内部統制に関わる人々とその役割について教えてください。

 

組織内のあらゆる人々を何らかの形で関わらせ、各人が役割や責任を果たしていくことが、内部統制を構築していく上で重要になります。内部統制に関わりを持つことになるのは、経営者、取締役会、監査役か監査役会、内部監査人、組織内におけるその他の人々ですが、以下に、各々の役割や責任につき、簡単に述べます。

 

1.経営者

経営者には、組織のあらゆる活動につき最終的な責任がありますので、取締役会が決めた基本方針を基に内部統制を整備・運用する役割や責任を負っています。すなわち、日本版SOX法への対応については、第一に経営者が高い意識を有し、先頭に立って行う必要があります。

 

2.取締役会

取締役会は、内部統制の整備・運用に係る基本方針を決めます。また、経営者の職務執行に関する監査機関ですので、経営者の内部統制の整備・運用についても監督責任を負っています。
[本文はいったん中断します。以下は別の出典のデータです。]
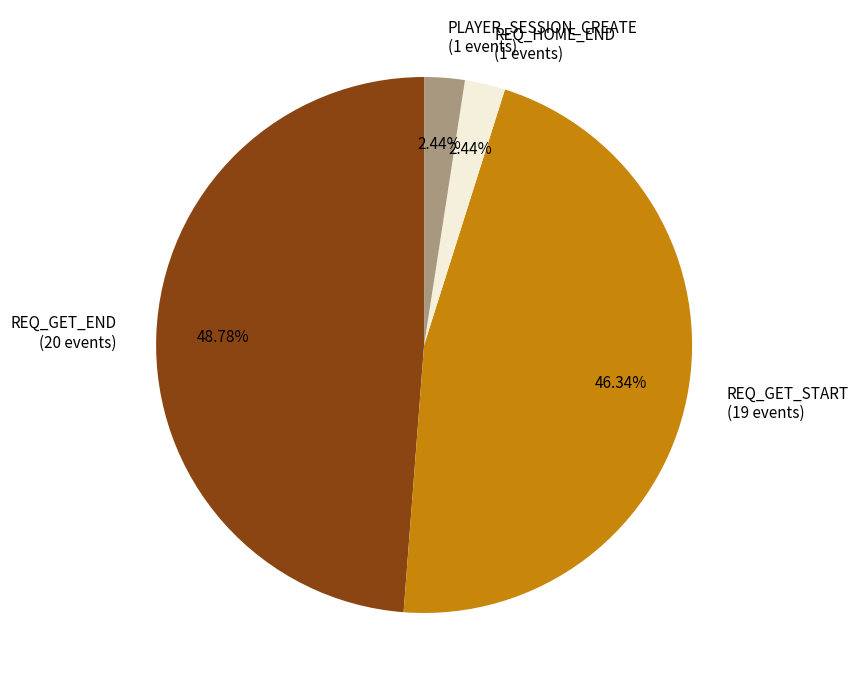

Is there a majority slice in this chart?

No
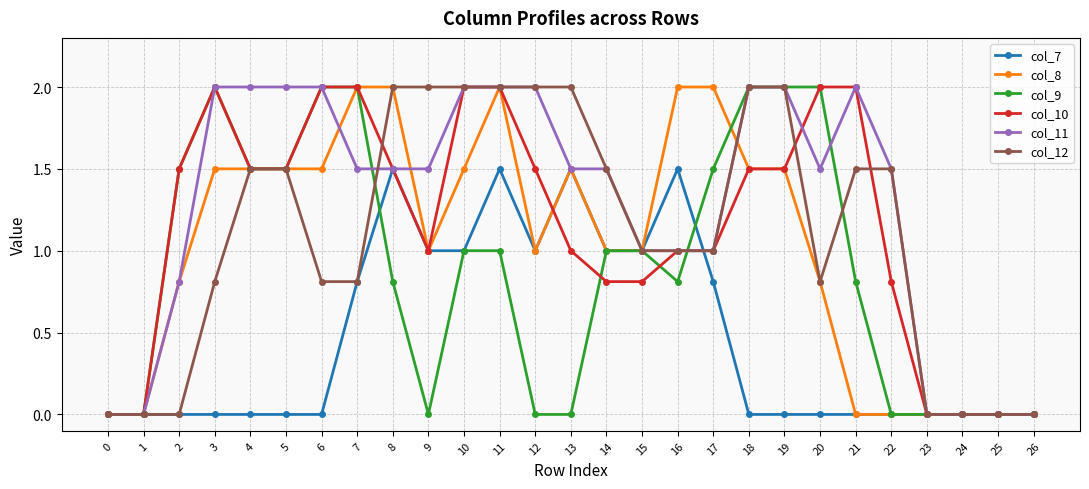

What is the value of the col_10 point at the 21st from the left?

2.0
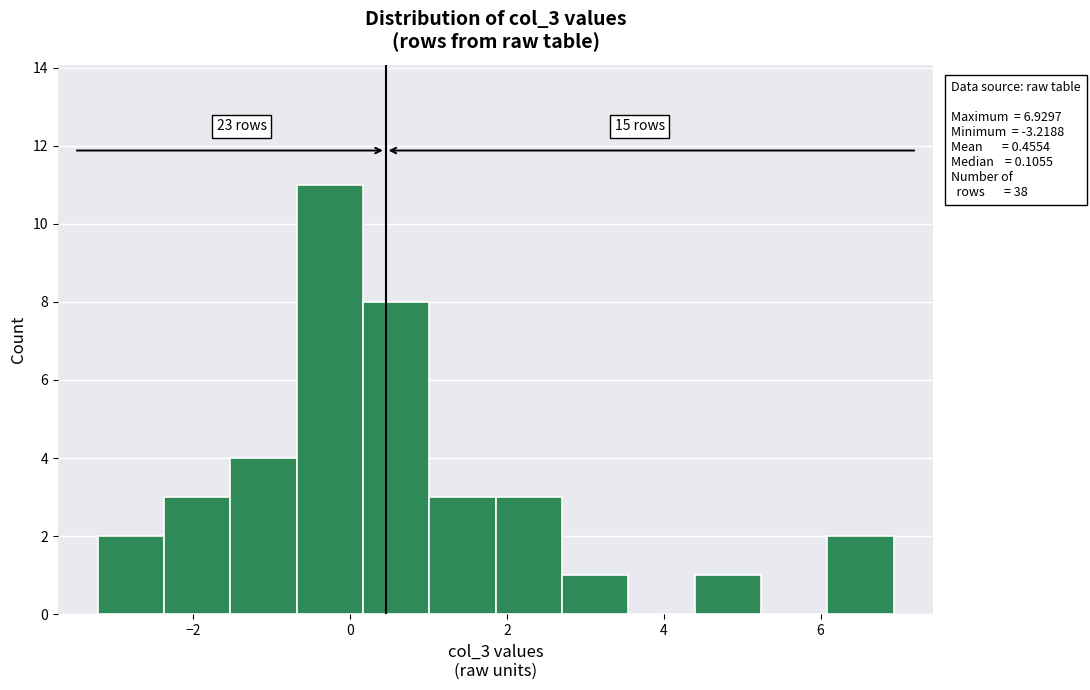

Over which range of the x-axis is the bar tallest?

-0.6 to 0.2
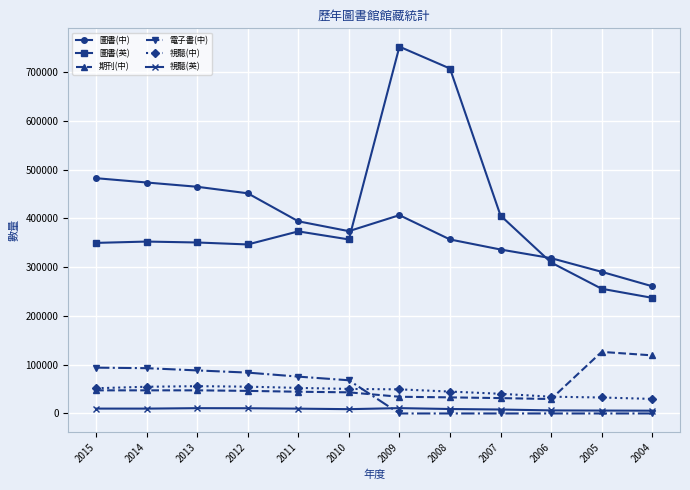

Which series has the widest spread of values?

圖書(英)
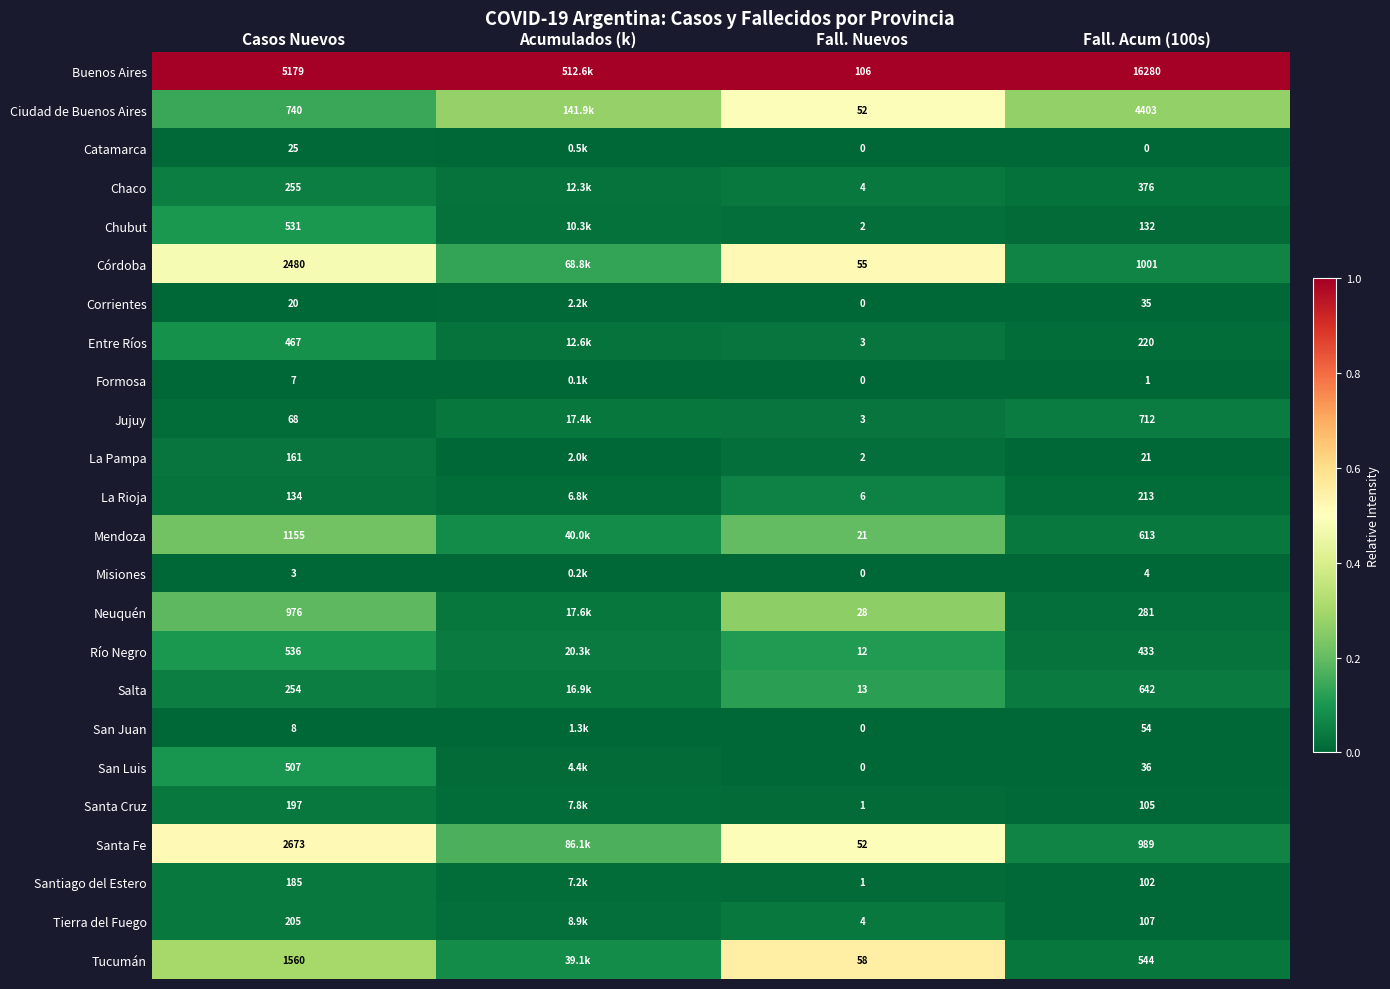

At Fall. Acum (100s), list the series in order from smallest to largest.

Catamarca, Formosa, Misiones, La Pampa, Corrientes, San Luis, San Juan, Santiago del Estero, Santa Cruz, Tierra del Fuego, Chubut, La Rioja, Entre Ríos, Neuquén, Chaco, Río Negro, Tucumán, Mendoza, Salta, Jujuy, Santa Fe, Córdoba, Ciudad de Buenos Aires, Buenos Aires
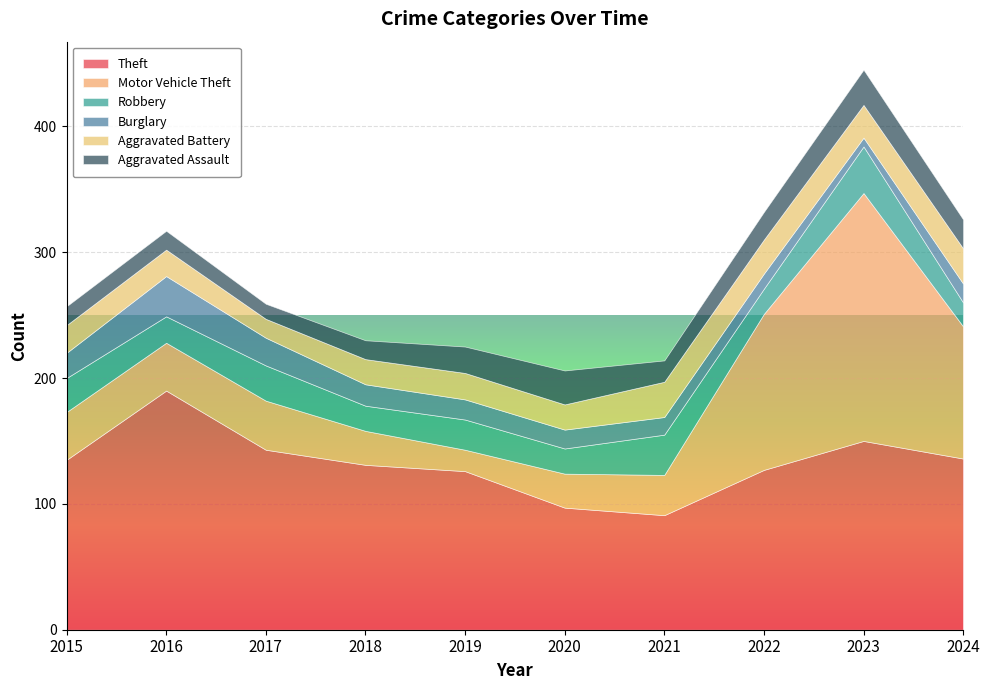

What is the maximum value for Theft?

190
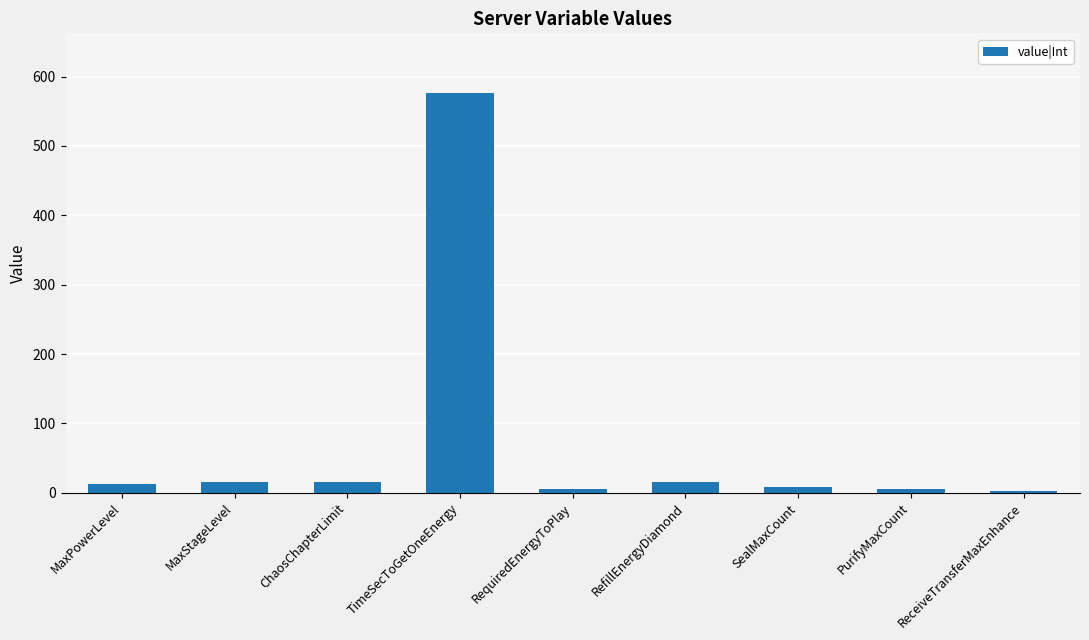

What is the sum of all values?

655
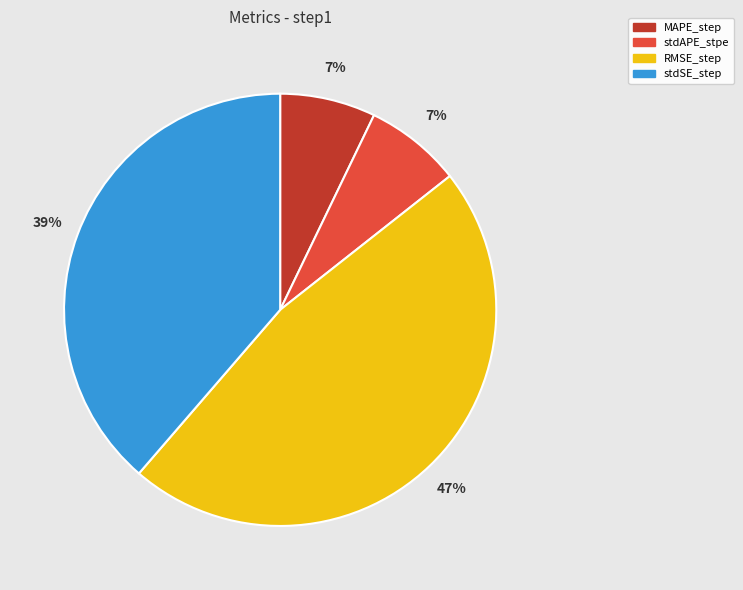

Which category has the biggest portion of the pie?

RMSE_step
適切に取締役会が機能しているか否かは、全社的な内部統制に重要な影響を及ぼすほか、業務プロセスに係る内部統制における統制環境の評価に関係してきます。

 

3.監査役又は監査委員会

監査役か監査委員会は、取締役や執行役の職務の執行に対する監査を行いますので、内部統制の整備・運用状況を独立した立場から監視・検証する役割や責任を負っています。その一方で、内部統制の監査では、監査役や監査委員会の活動を含む経営レベルにおける内部統制の整備・運用状況を、モニタリングや統制環境等の一部として考慮します。

 

4.内部監査人

内部監査人には、より効果的に内部統制の目的を果たすため、内部統制の基本的要素の一つとされるモニタリングの一環として、内部統制の整備・運用状況を検討・評価し、必要であればその改善を促す職務があります。内部統制の独立的評価において重要な役割を持つことになるため、経営者の直属とされる場合が多いといえます。

 

5.組織内におけるその他の人々

組織内のその他の人々は、日常業務の中で、組織内における情報と伝達、日常的モニタリング、統制活動等に関わる活動を遂行していて、自身の権限や責任の範囲内で、有効な内部統制の整備・運用につき一定の役割や責任を負っています。